*Task brief*
For this task, copy all of the data below exactly and skip the pictures.

*Data section*
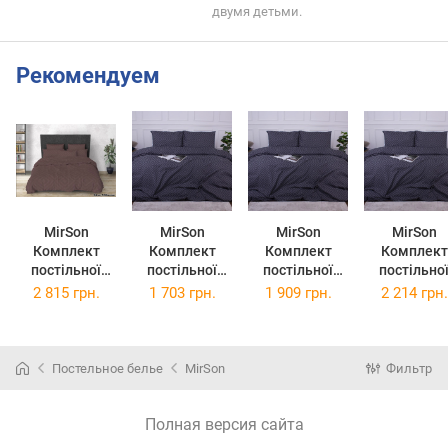
двумя детьми.
Рекомендуем
MirSon
MirSon
MirSon
MirSon
Комплект
Комплект
Комплект
Комплект
постільної
постільної
постільної
постільно
білизни
білизни
білизни
білизни
2 815 грн.
1 703 грн.
1 909 грн.
2 214 грн.
сімейний
Ranforce Elite
Ranforce Elite
Ranforce Eli
160x220 см х 2
Полуторний
Двоспальний
Євро 200х2
шт 17-0624
143х210 см 17-
175х210 см 17-
см 17-062
Geometry
0625 Geometry
0625 Geometry
Geometry
Постельное белье
MirSon
Фильтр
Brown бязь
Graphite
Graphite
Graphite
Ранфорс
Ранфорс
Ранфорс
Полная версия сайта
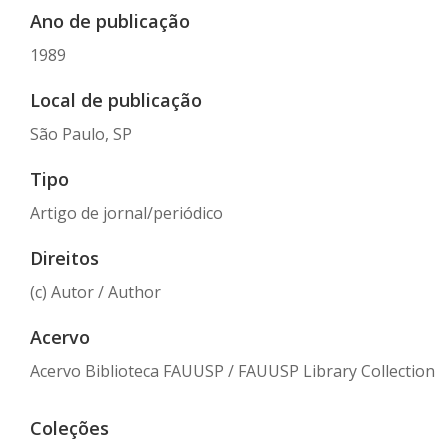
Ano de publicação
1989
Local de publicação
São Paulo, SP
Tipo
Artigo de jornal/periódico
Direitos
(c) Autor / Author
Acervo
Acervo Biblioteca FAUUSP / FAUUSP Library Collection
Coleções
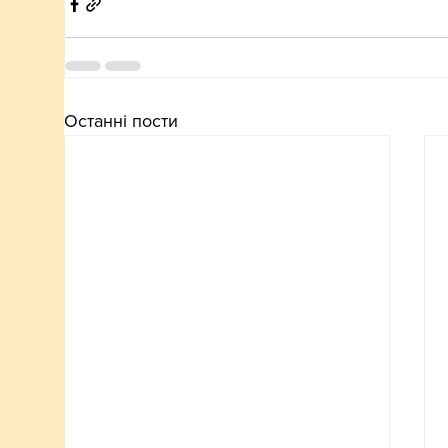
Останні пости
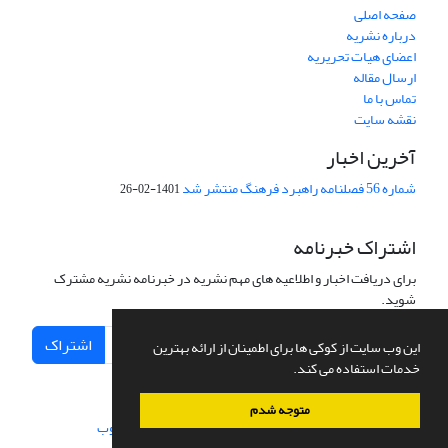
صفحه اصلی
درباره نشریه
اعضای هیات تحریریه
ارسال مقاله
تماس با ما
نقشه سایت
آخرین اخبار
شماره 56 فصلنامه راهبرد فرهنگ منتشر شد
1401-02-26
اشتراک خبرنامه
برای دریافت اخبار و اطلاعیه های مهم نشریه در خبرنامه نشریه مشترک
شوید.
اشتراک
این وب سایت از کوکی ها برای اطمینان از ارائه بهترین
خدمات استفاده می کند.
متوجه شدم
سامانه مدیریت نشریات علمی.
طراحی و پیاده سازی از
سیناوب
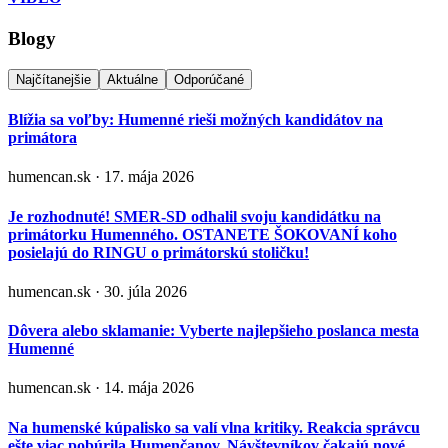
Blogy
Najčítanejšie
Aktuálne
Odporúčané
Blížia sa voľby: Humenné rieši možných kandidátov na
primátora
humencan.sk · 17. mája 2026
Je rozhodnuté! SMER-SD odhalil svoju kandidátku na
primátorku Humenného. OSTANETE ŠOKOVANÍ koho
posielajú do RINGU o primátorskú stoličku!
humencan.sk · 30. júla 2026
Dôvera alebo sklamanie: Vyberte najlepšieho poslanca mesta
Humenné
humencan.sk · 14. mája 2026
Na humenské kúpalisko sa valí vlna kritiky. Reakcia správcu
ešte viac pobúrila Humenčanov. Návštevníkov čakajú nové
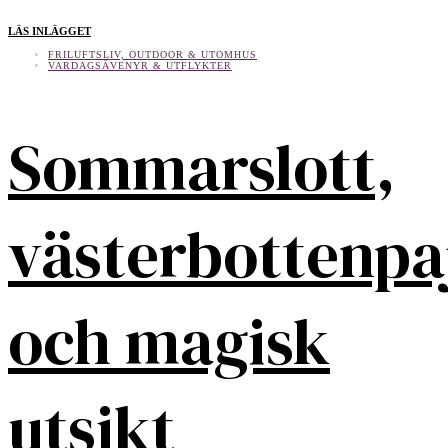
LÄS INLÄGGET
FRILUFTSLIV, OUTDOOR & UTOMHUS
VARDAGSÄVENYR & UTFLYKTER
Sommarslott,
västerbottenpa
och magisk
utsikt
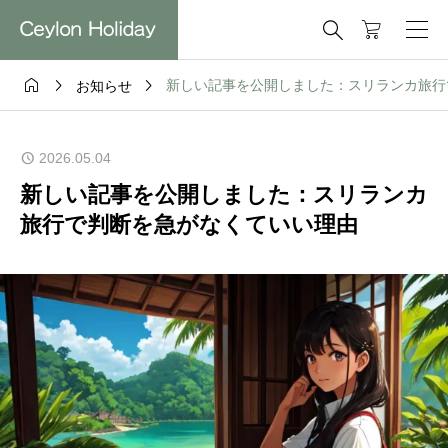




新しい記事を公開しました：スリランカ旅行
お知らせ
2026.05.04
新しい記事を公開しました：スリランカ
旅行で判断を急がなくていい理由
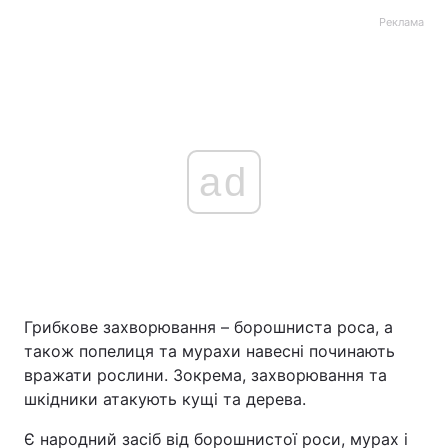
Реклама
ad
Грибкове захворювання – борошниста роса, а
також попелиця та мурахи навесні починають
вражати рослини. Зокрема, захворювання та
шкідники атакують кущі та дерева.
Є народний засіб від борошнистої роси, мурах і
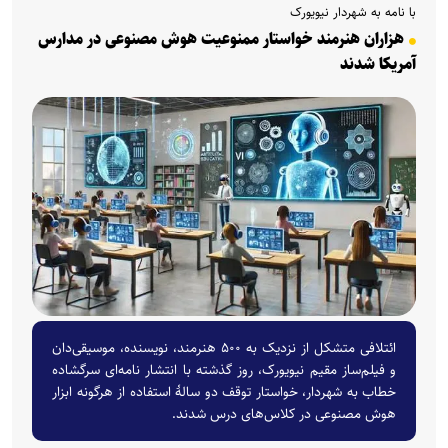
با نامه به شهردار نیویورک
هزاران هنرمند خواستار ممنوعیت هوش مصنوعی در مدارس
آمریکا شدند
ائتلافی متشکل از نزدیک به ۵۰۰ هنرمند، نویسنده، موسیقی‌دان
و فیلم‌ساز مقیم نیویورک، روز گذشته با انتشار نامه‌ای سرگشاده
خطاب به شهردار، خواستار توقف دو سالهٔ استفاده از هرگونه ابزار
هوش مصنوعی در کلاس‌های درس شدند.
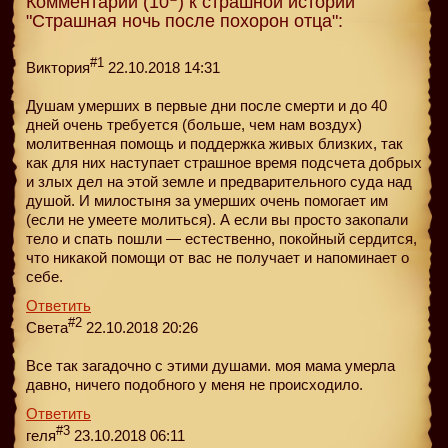
Комментарии (10
) к страшной истории
"Страшная ночь после похорон отца":
#1
Виктория
22.10.2018 14:31
Душам умерших в первые дни после смерти и до 40
дней очень требуется (больше, чем нам воздух)
молитвенная помощь и поддержка живых близких, так
как для них наступает страшное время подсчета добрых
и злых дел на этой земле и предварительного суда над
душой. И милостыня за умерших очень помогает им
(если не умеете молиться). А если вы просто закопали
тело и спать пошли — естественно, покойный сердится,
что никакой помощи от вас не получает и напоминает о
себе.
Ответить
#2
Света
22.10.2018 20:26
Все так загадочно с этими душами. моя мама умерла
давно, ничего подобного у меня не происходило.
Ответить
#3
геля
23.10.2018 06:11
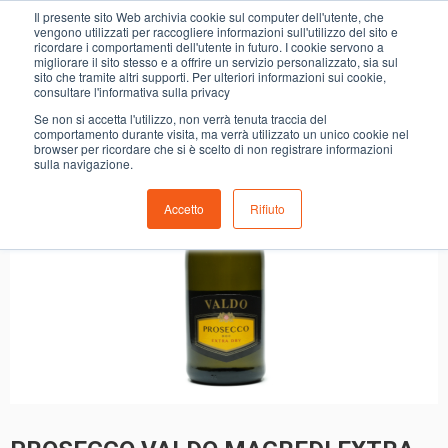
0
Il presente sito Web archivia cookie sul computer dell'utente, che
PROSECCO VALDO MAGREDI EXTRA DRY
vengono utilizzati per raccogliere informazioni sull'utilizzo del sito e
ricordare i comportamenti dell'utente in futuro. I cookie servono a
migliorare il sito stesso e a offrire un servizio personalizzato, sia sul
sito che tramite altri supporti. Per ulteriori informazioni sui cookie,
consultare l'informativa sulla privacy
Se non si accetta l'utilizzo, non verrà tenuta traccia del
comportamento durante visita, ma verrà utilizzato un unico cookie nel
browser per ricordare che si è scelto di non registrare informazioni
sulla navigazione.
Accetto
Rifiuto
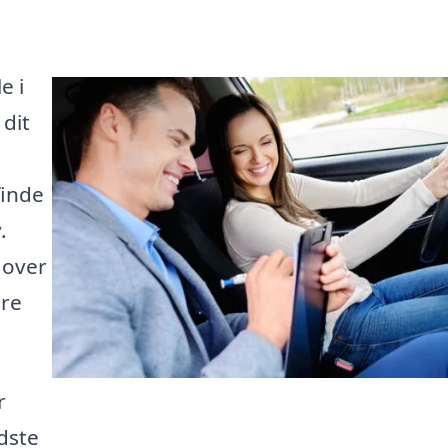
e i
dit
finde
.
 over
ere
r
dste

*Output for this exercise*
двумя детьми.
Рекомендуем
MirSon
MirSon
MirSon
MirSon
Комплект
Комплект
Комплект
Комплект
постільної
постільної
постільної
постільно
білизни
білизни
білизни
білизни
2 815 грн.
1 703 грн.
1 909 грн.
2 214 грн.
сімейний
Ranforce Elite
Ranforce Elite
Ranforce Eli
160x220 см х 2
Полуторний
Двоспальний
Євро 200х2
шт 17-0624
143х210 см 17-
175х210 см 17-
см 17-062
Geometry
0625 Geometry
0625 Geometry
Geometry
Постельное белье
MirSon
Фильтр
Brown бязь
Graphite
Graphite
Graphite
Ранфорс
Ранфорс
Ранфорс
Полная версия сайта
Ano de publicação
1989
Local de publicação
São Paulo, SP
Tipo
Artigo de jornal/periódico
Direitos
(c) Autor / Author
Acervo
Acervo Biblioteca FAUUSP / FAUUSP Library Collection
Coleções
Останні пости
صفحه اصلی
درباره نشریه
اعضای هیات تحریریه
ارسال مقاله
تماس با ما
نقشه سایت
آخرین اخبار
شماره 56 فصلنامه راهبرد فرهنگ منتشر شد
1401-02-26
اشتراک خبرنامه
برای دریافت اخبار و اطلاعیه های مهم نشریه در خبرنامه نشریه مشترک
شوید.
اشتراک
این وب سایت از کوکی ها برای اطمینان از ارائه بهترین
خدمات استفاده می کند.
متوجه شدم
سامانه مدیریت نشریات علمی.
طراحی و پیاده سازی از
سیناوب
Blogy
Najčítanejšie
Aktuálne
Odporúčané
Blížia sa voľby: Humenné rieši možných kandidátov na
primátora
humencan.sk · 17. mája 2026
Je rozhodnuté! SMER-SD odhalil svoju kandidátku na
primátorku Humenného. OSTANETE ŠOKOVANÍ koho
posielajú do RINGU o primátorskú stoličku!
humencan.sk · 30. júla 2026
Dôvera alebo sklamanie: Vyberte najlepšieho poslanca mesta
Humenné
humencan.sk · 14. mája 2026
Na humenské kúpalisko sa valí vlna kritiky. Reakcia správcu
ešte viac pobúrila Humenčanov. Návštevníkov čakajú nové
LÄS INLÄGGET
FRILUFTSLIV, OUTDOOR & UTOMHUS
VARDAGSÄVENYR & UTFLYKTER
Sommarslott,
västerbottenpa
och magisk
utsikt




新しい記事を公開しました：スリランカ旅行
お知らせ
2026.05.04
新しい記事を公開しました：スリランカ
旅行で判断を急がなくていい理由
Реклама
ad
Грибкове захворювання – борошниста роса, а
також попелиця та мурахи навесні починають
вражати рослини. Зокрема, захворювання та
шкідники атакують кущі та дерева.
Є народний засіб від борошнистої роси, мурах і
با نامه به شهردار نیویورک
هزاران هنرمند خواستار ممنوعیت هوش مصنوعی در مدارس
آمریکا شدند
ائتلافی متشکل از نزدیک به ۵۰۰ هنرمند، نویسنده، موسیقی‌دان
و فیلم‌ساز مقیم نیویورک، روز گذشته با انتشار نامه‌ای سرگشاده
خطاب به شهردار، خواستار توقف دو سالهٔ استفاده از هرگونه ابزار
هوش مصنوعی در کلاس‌های درس شدند.
Комментарии (10
) к страшной истории
"Страшная ночь после похорон отца":
#1
Виктория
22.10.2018 14:31
Душам умерших в первые дни после смерти и до 40
дней очень требуется (больше, чем нам воздух)
молитвенная помощь и поддержка живых близких, так
как для них наступает страшное время подсчета добрых
и злых дел на этой земле и предварительного суда над
душой. И милостыня за умерших очень помогает им
(если не умеете молиться). А если вы просто закопали
тело и спать пошли — естественно, покойный сердится,
что никакой помощи от вас не получает и напоминает о
себе.
Ответить
#2
Света
22.10.2018 20:26
Все так загадочно с этими душами. моя мама умерла
давно, ничего подобного у меня не происходило.
Ответить
#3
геля
23.10.2018 06:11
0
Il presente sito Web archivia cookie sul computer dell'utente, che
PROSECCO VALDO MAGREDI EXTRA DRY
vengono utilizzati per raccogliere informazioni sull'utilizzo del sito e
ricordare i comportamenti dell'utente in futuro. I cookie servono a
migliorare il sito stesso e a offrire un servizio personalizzato, sia sul
sito che tramite altri supporti. Per ulteriori informazioni sui cookie,
consultare l'informativa sulla privacy
Se non si accetta l'utilizzo, non verrà tenuta traccia del
comportamento durante visita, ma verrà utilizzato un unico cookie nel
browser per ricordare che si è scelto di non registrare informazioni
sulla navigazione.
Accetto
Rifiuto
e i
dit
finde
.
 over
ere
r
dste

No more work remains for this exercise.